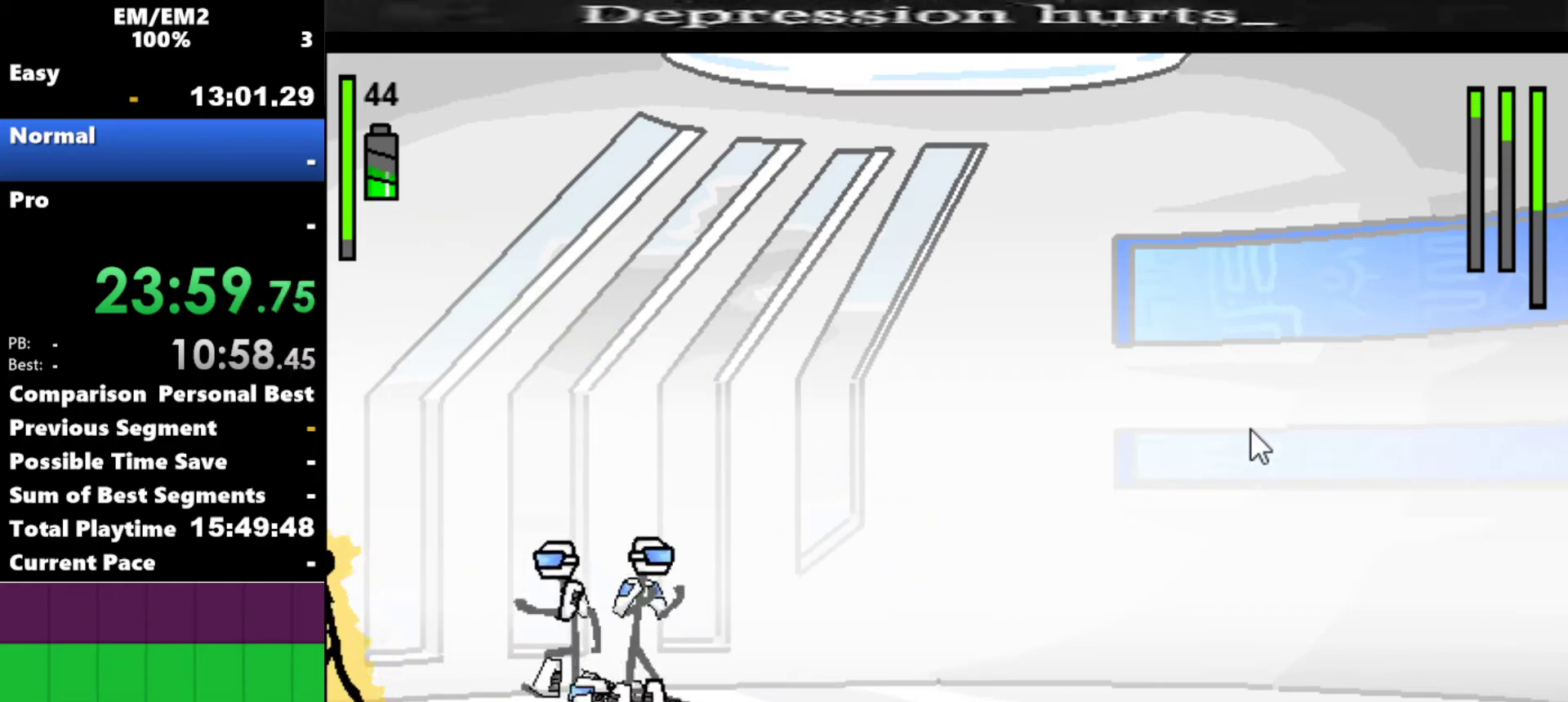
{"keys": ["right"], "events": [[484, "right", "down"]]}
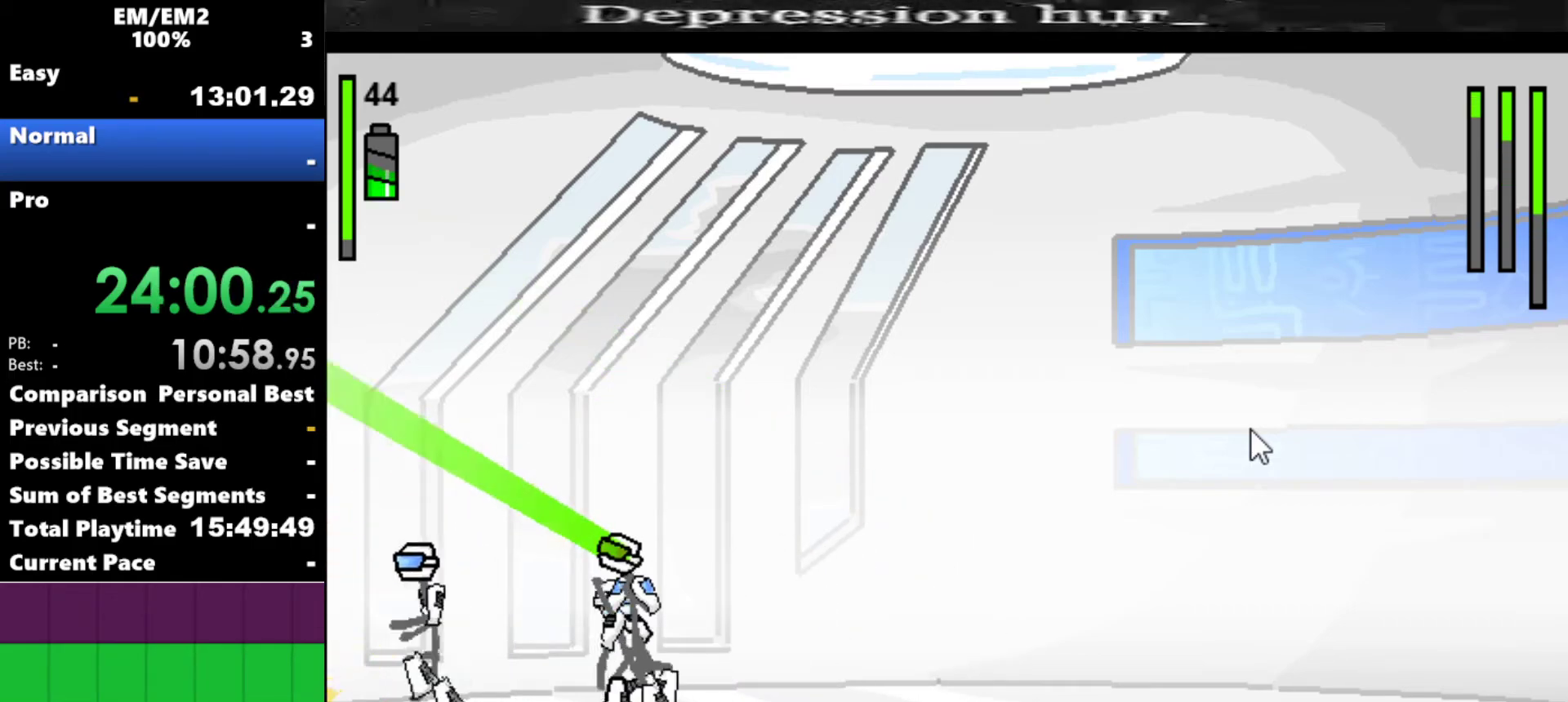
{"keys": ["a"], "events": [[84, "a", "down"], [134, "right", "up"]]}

==

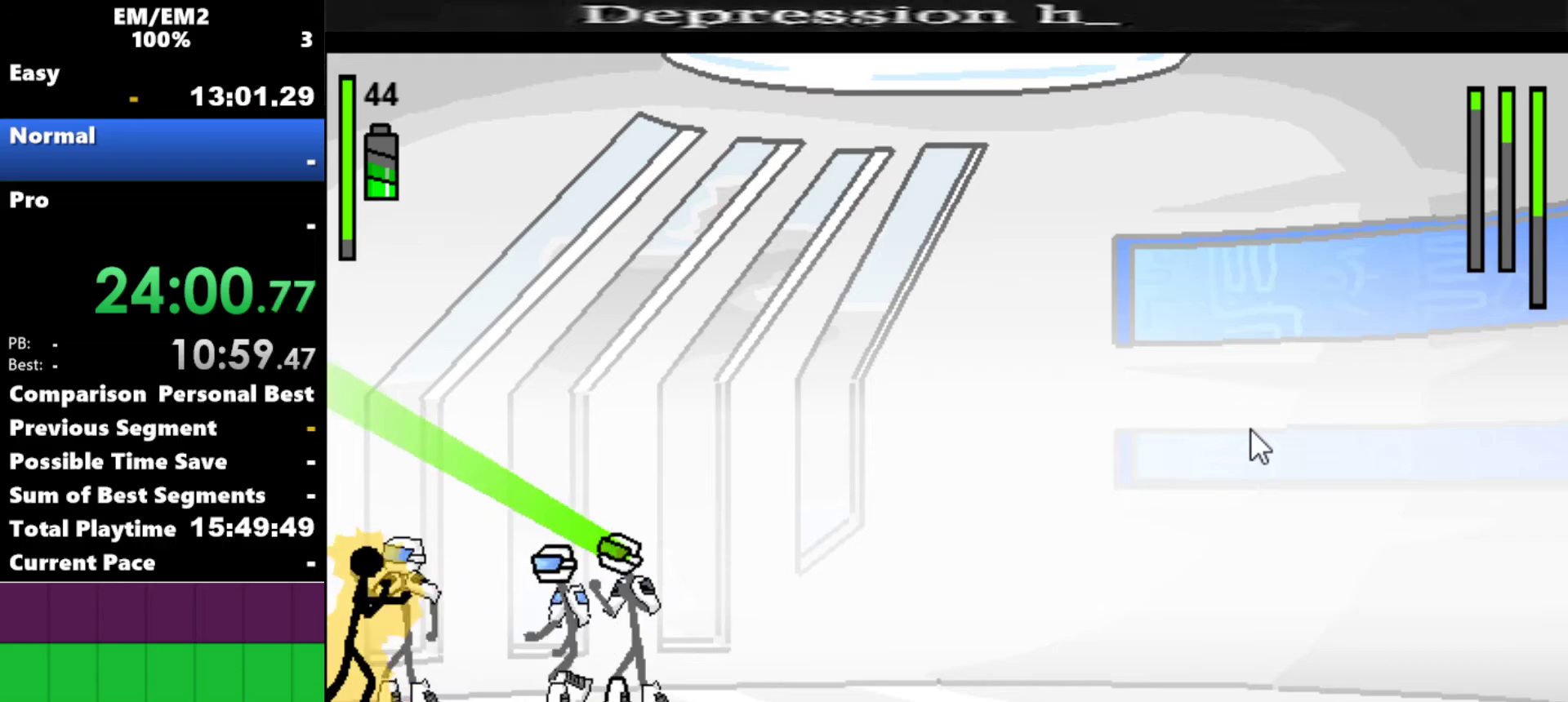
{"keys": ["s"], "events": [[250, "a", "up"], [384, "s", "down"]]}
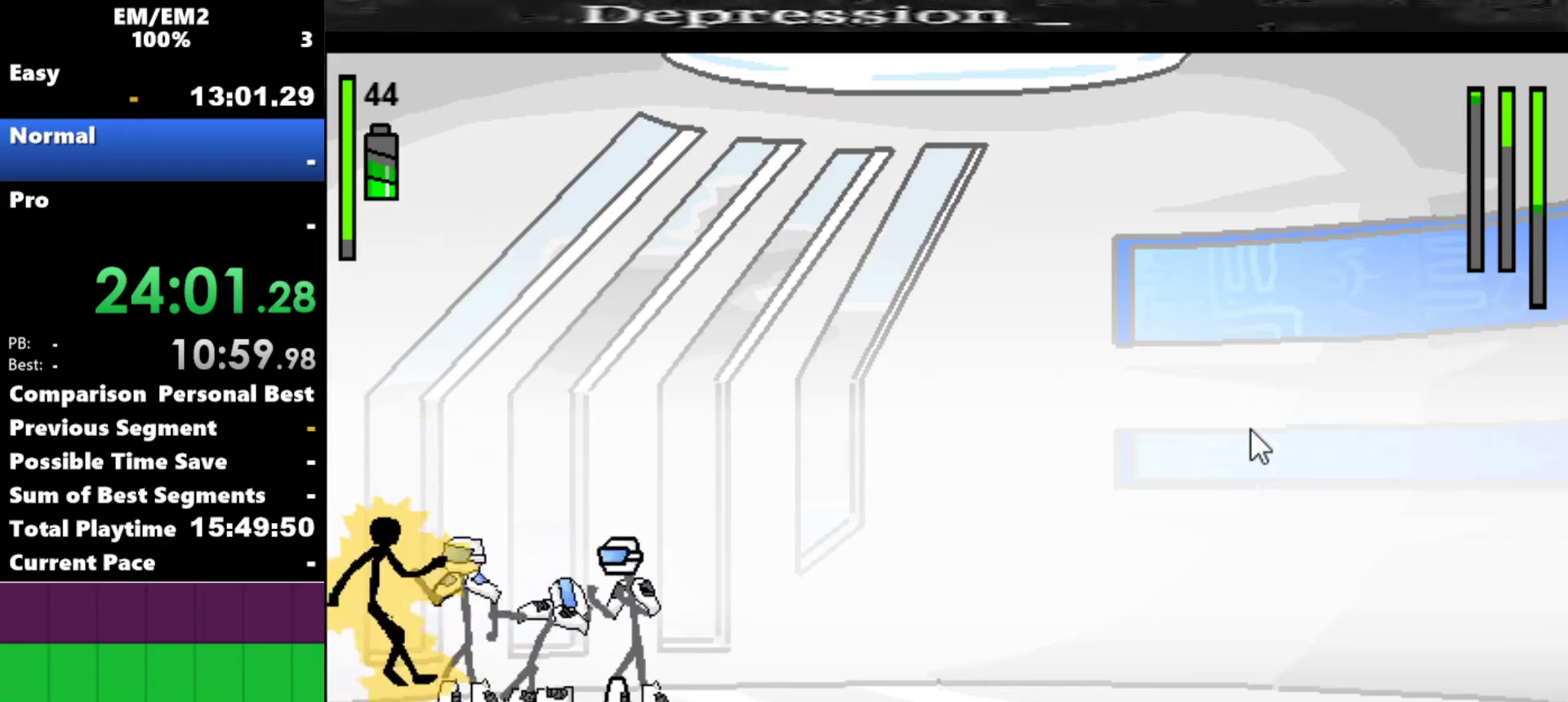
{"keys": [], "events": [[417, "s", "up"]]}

==

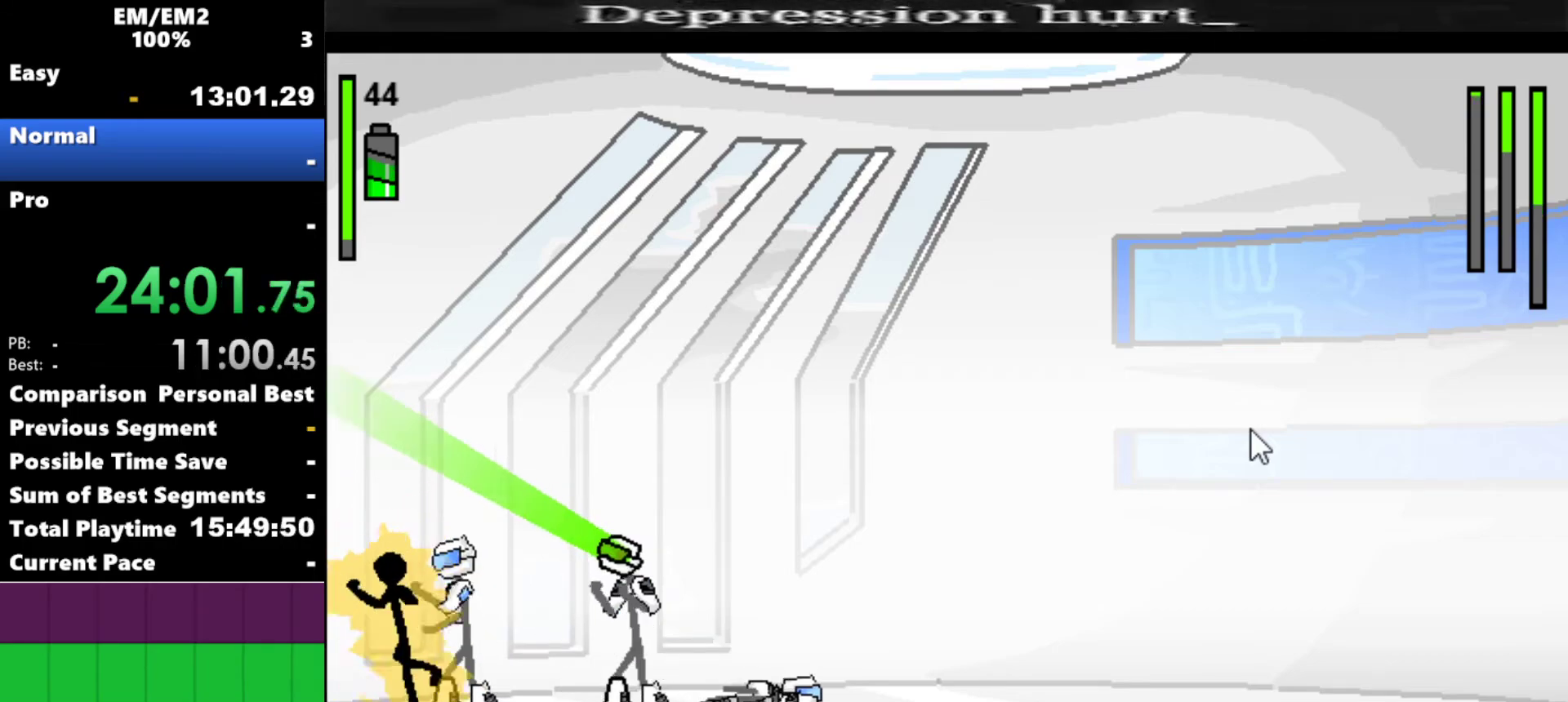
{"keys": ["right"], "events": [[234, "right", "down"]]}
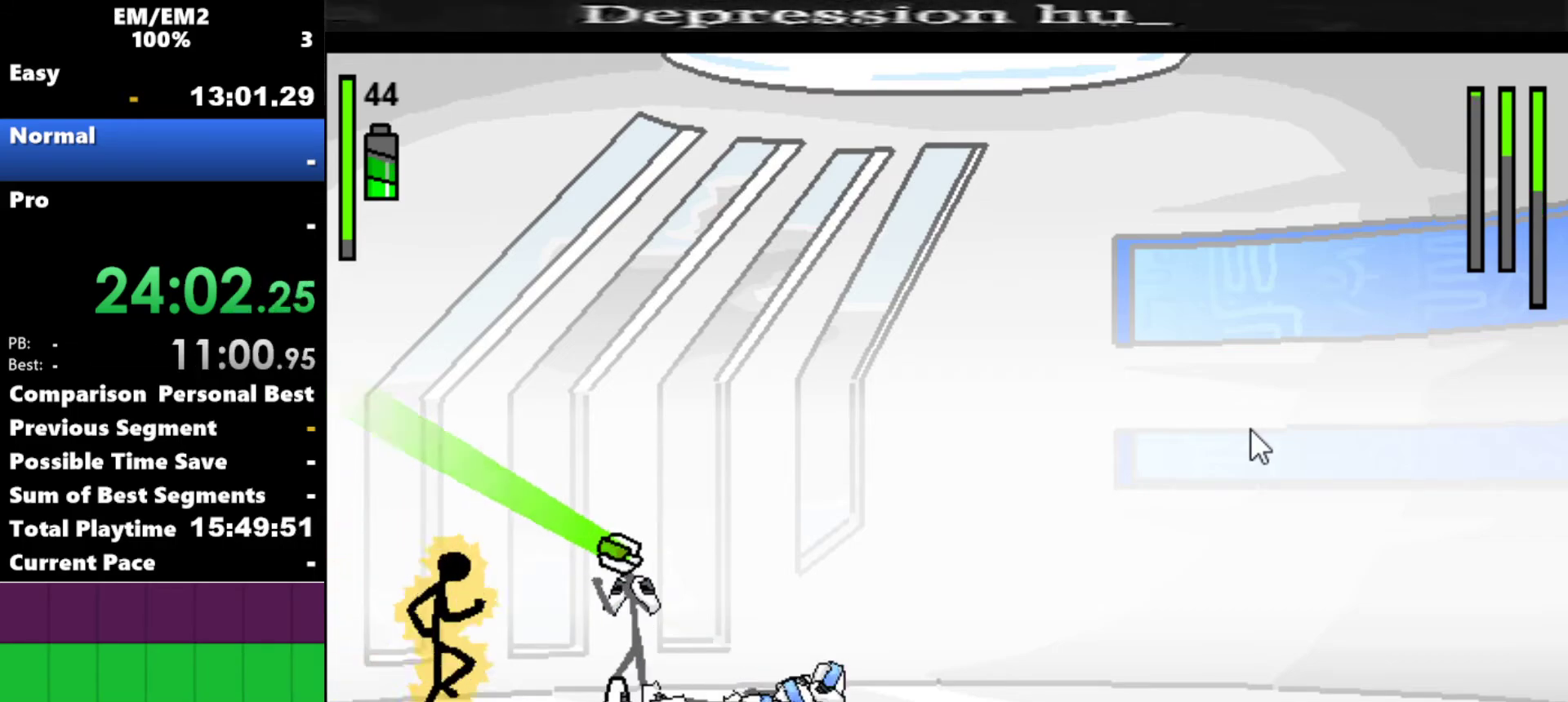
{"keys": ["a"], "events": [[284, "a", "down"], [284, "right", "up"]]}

**Goal of the exercise:** Note each line above that holds "right", then copy all of them.

**Expected output:**
{"keys": ["right"], "events": [[484, "right", "down"]]}
{"keys": ["a"], "events": [[84, "a", "down"], [134, "right", "up"]]}
{"keys": ["right"], "events": [[234, "right", "down"]]}
{"keys": ["a"], "events": [[284, "a", "down"], [284, "right", "up"]]}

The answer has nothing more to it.